Input for this task:
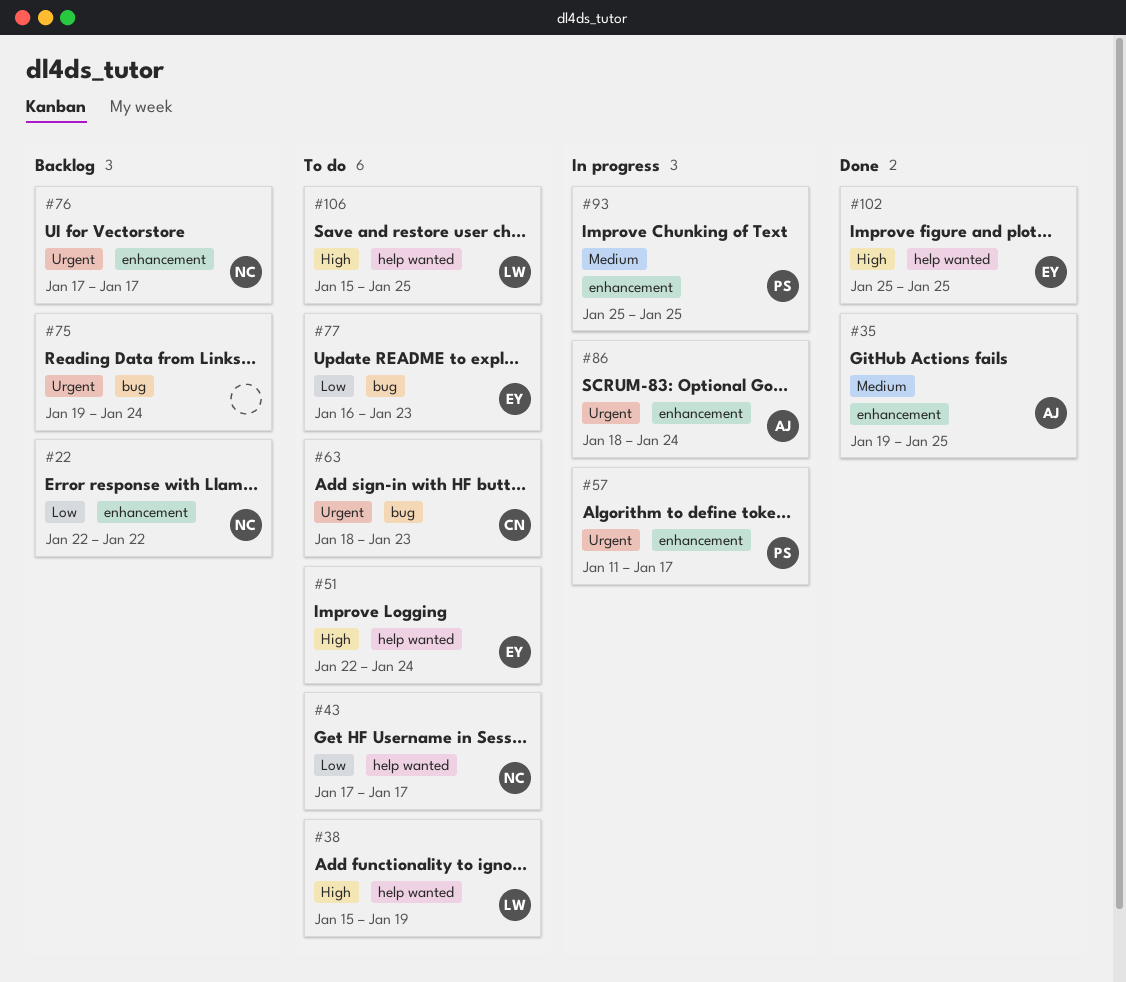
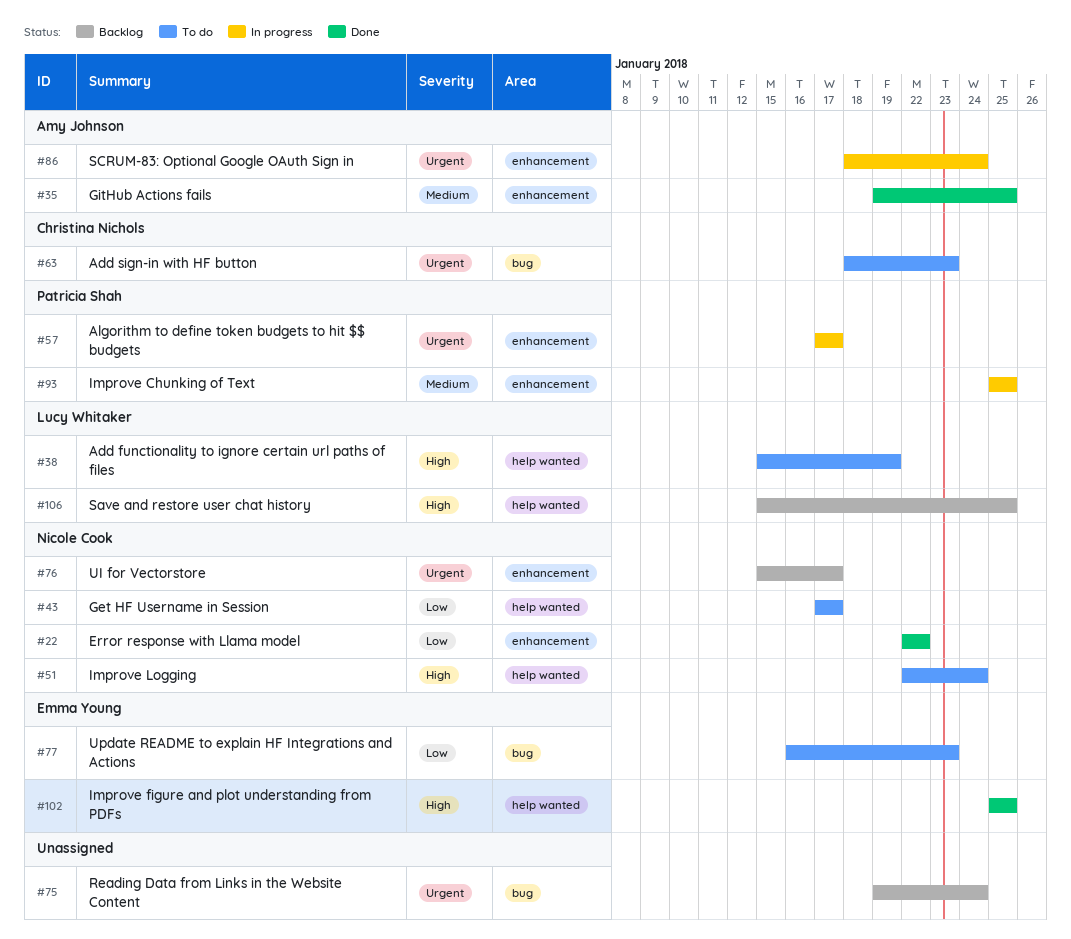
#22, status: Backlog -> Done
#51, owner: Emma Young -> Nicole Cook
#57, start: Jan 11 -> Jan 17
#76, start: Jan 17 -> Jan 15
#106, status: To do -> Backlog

--

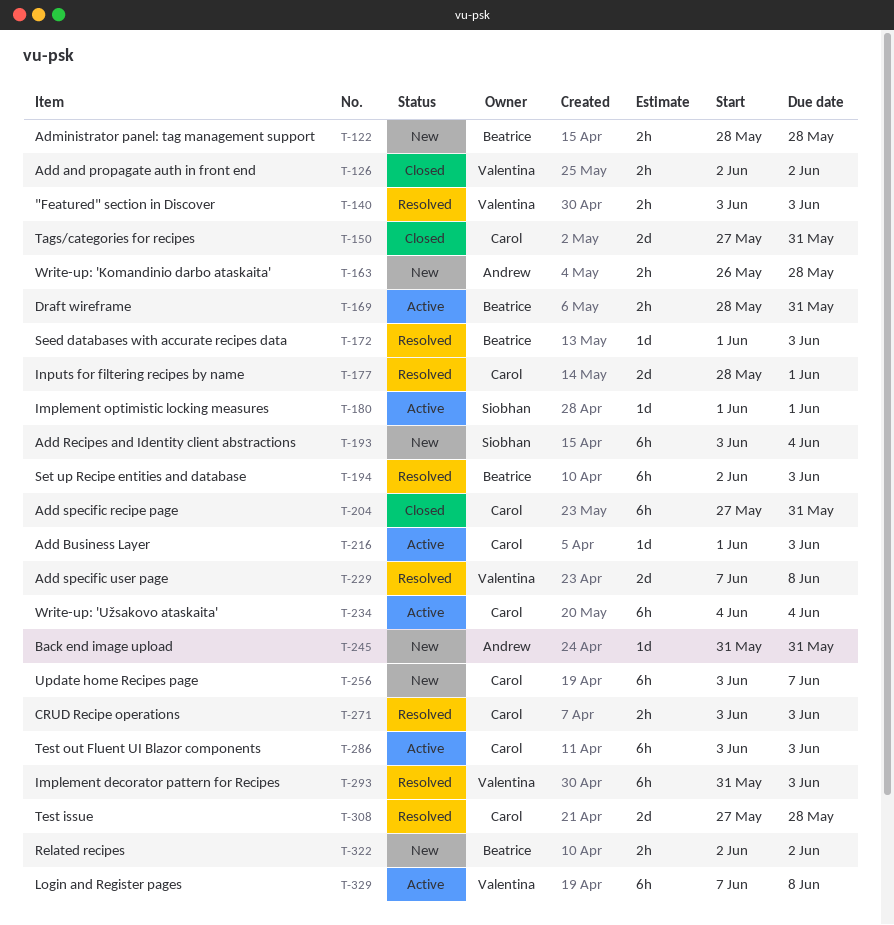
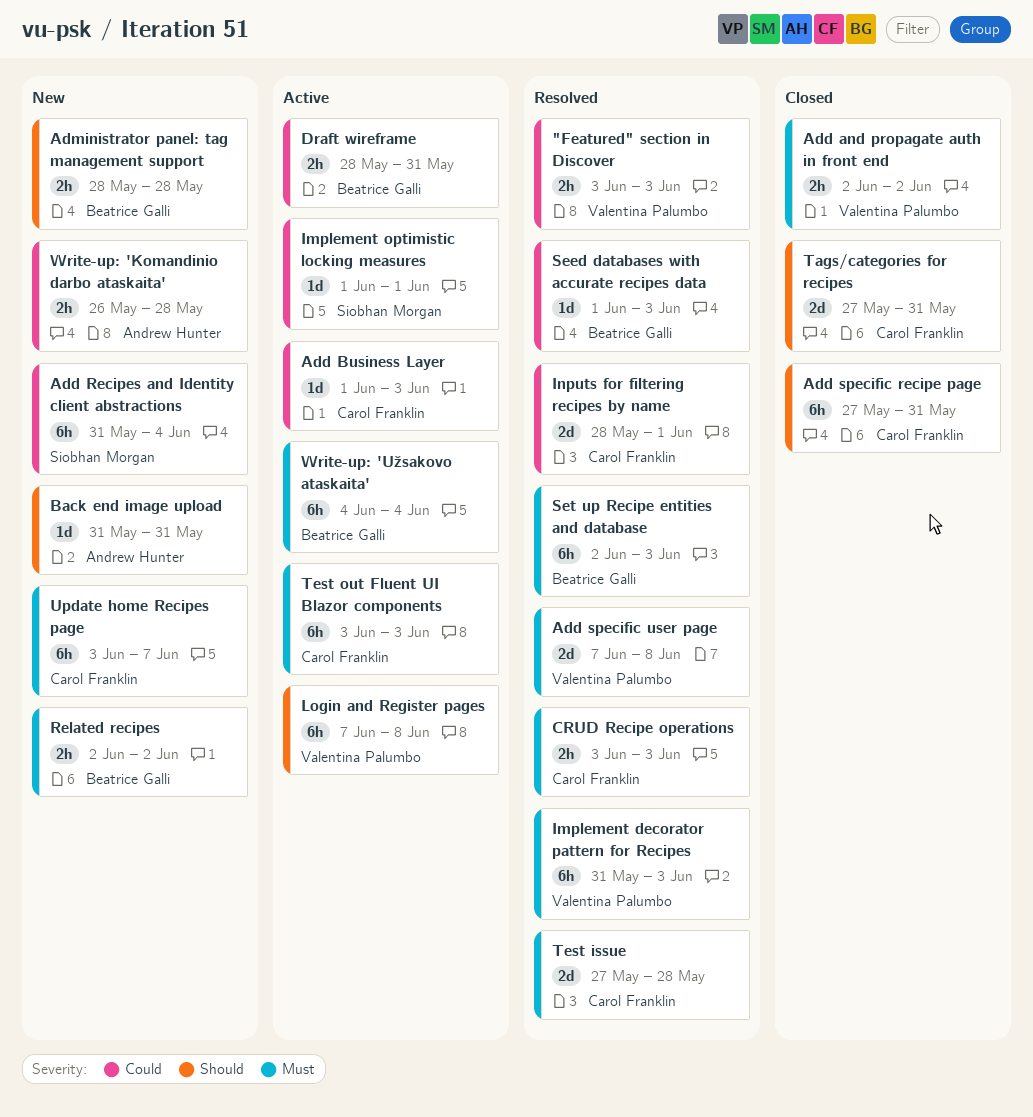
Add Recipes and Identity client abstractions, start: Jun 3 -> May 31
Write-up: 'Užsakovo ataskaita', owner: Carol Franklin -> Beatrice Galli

Exercise: Scan the data above for the word "owner", then copy every line that holds it.

Task result:
#51, owner: Emma Young -> Nicole Cook
Write-up: 'Užsakovo ataskaita', owner: Carol Franklin -> Beatrice Galli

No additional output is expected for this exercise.